:: Recorded data ::
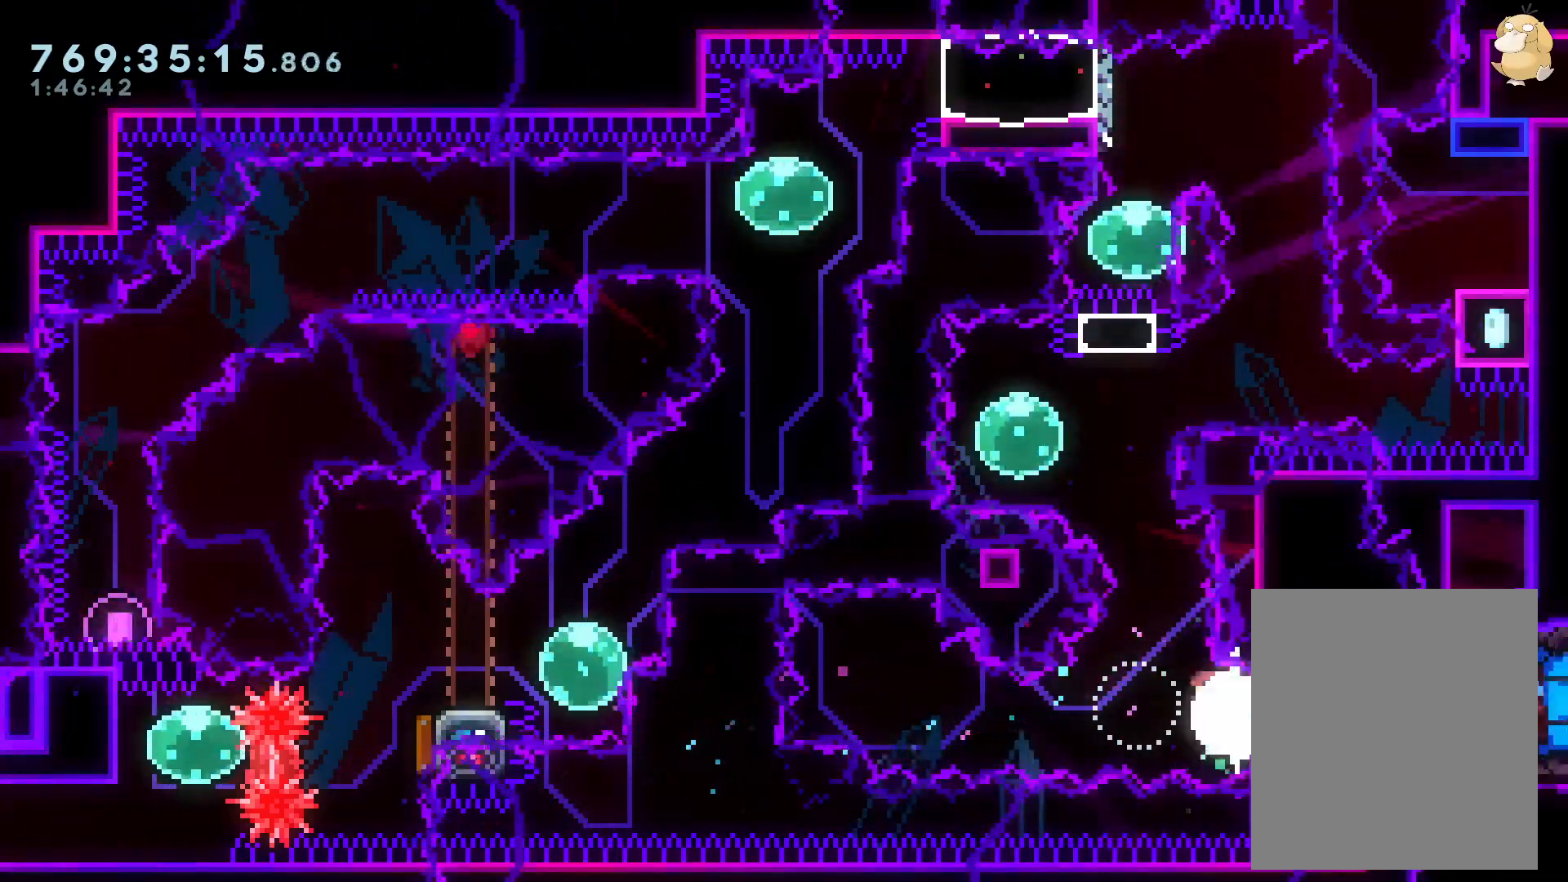
{"dt_ms": 500, "buttons": ["L2", "DPAD_UP"], "left_stick": "center", "right_stick": "center", "events": [[33, "R1", "up"], [133, "DPAD_LEFT", "up"], [150, "DPAD_UP", "down"], [183, "R1", "down"], [333, "R1", "up"]]}
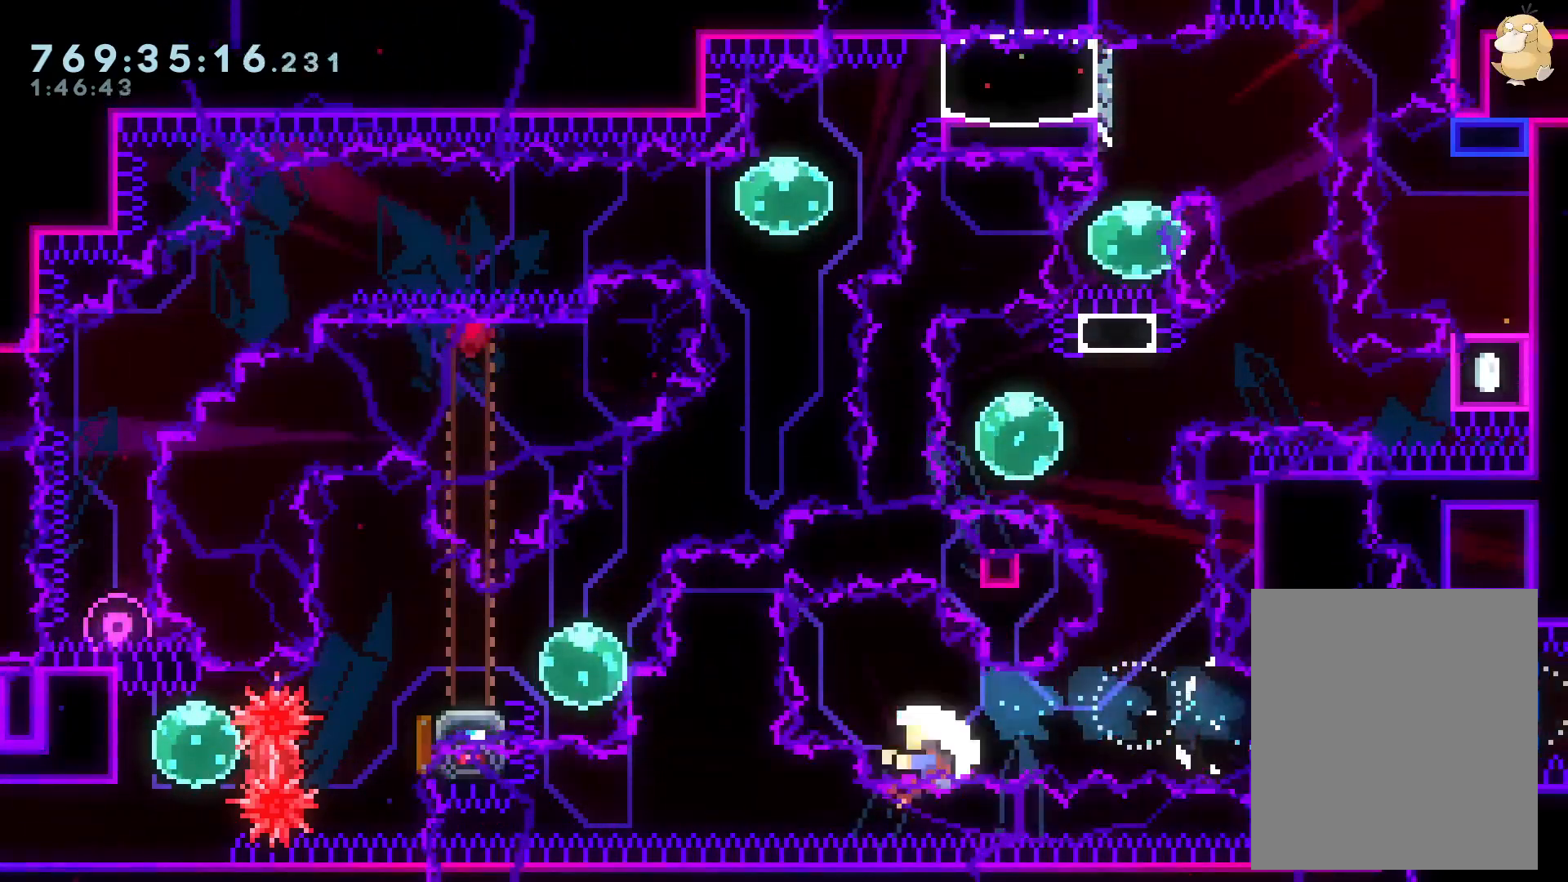
{"dt_ms": 500, "buttons": [], "left_stick": "center", "right_stick": "center", "events": [[33, "SELECT", "down"], [50, "DPAD_UP", "up"], [100, "L2", "up"], [117, "A", "down"], [117, "SELECT", "up"], [217, "A", "up"]]}
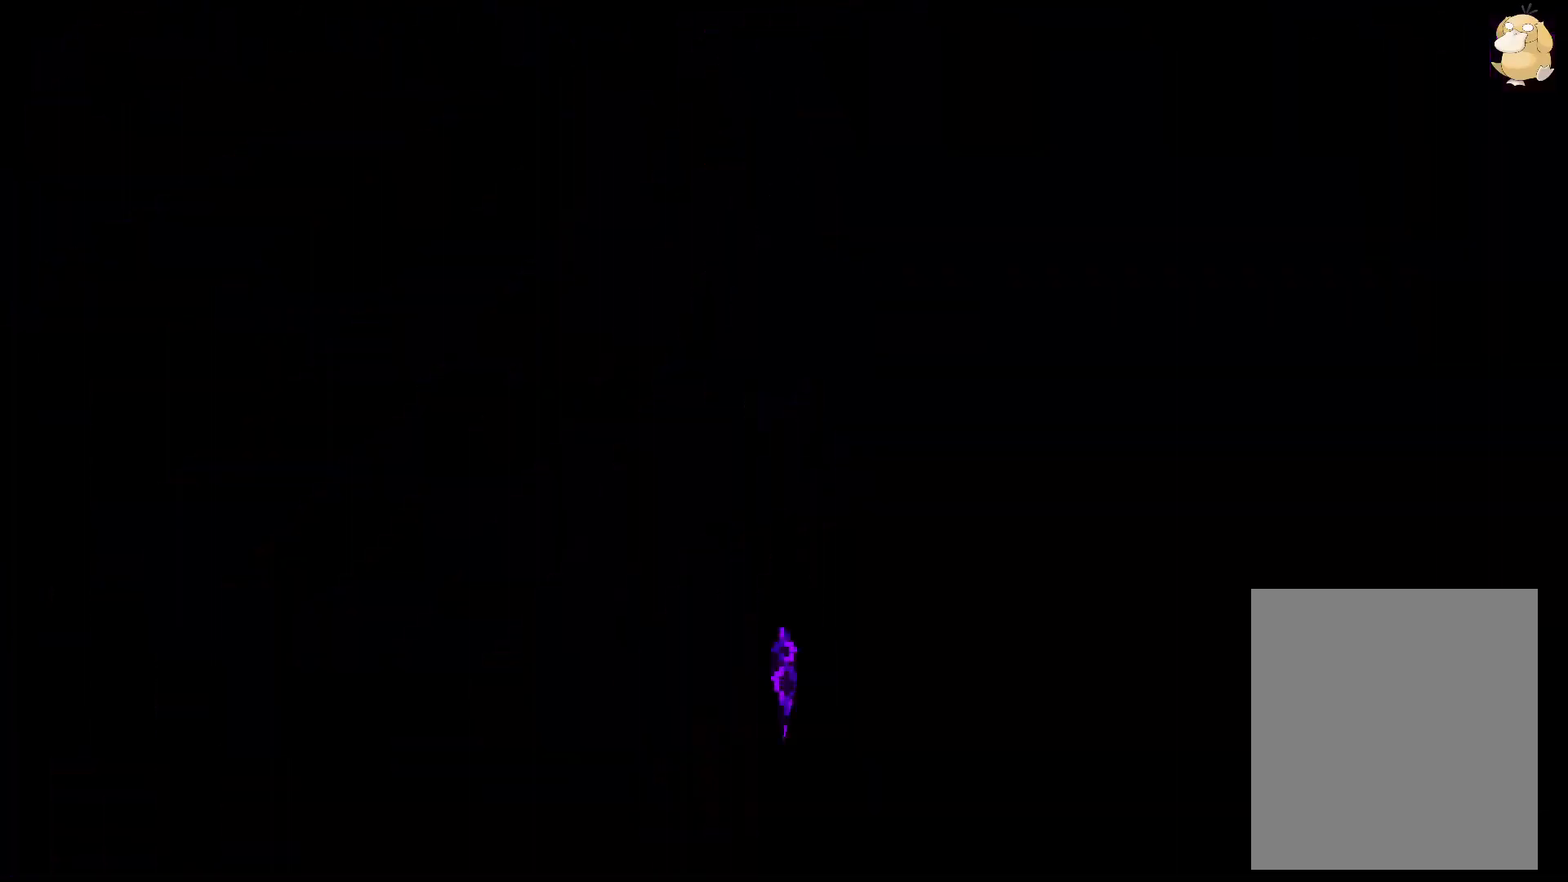
{"dt_ms": 500, "buttons": [], "left_stick": "center", "right_stick": "center", "events": []}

:: Problem description ::
The lines to copy are those above that contain "down".

:: Solution for this task ::
{"dt_ms": 500, "buttons": ["L2", "DPAD_UP"], "left_stick": "center", "right_stick": "center", "events": [[33, "R1", "up"], [133, "DPAD_LEFT", "up"], [150, "DPAD_UP", "down"], [183, "R1", "down"], [333, "R1", "up"]]}
{"dt_ms": 500, "buttons": [], "left_stick": "center", "right_stick": "center", "events": [[33, "SELECT", "down"], [50, "DPAD_UP", "up"], [100, "L2", "up"], [117, "A", "down"], [117, "SELECT", "up"], [217, "A", "up"]]}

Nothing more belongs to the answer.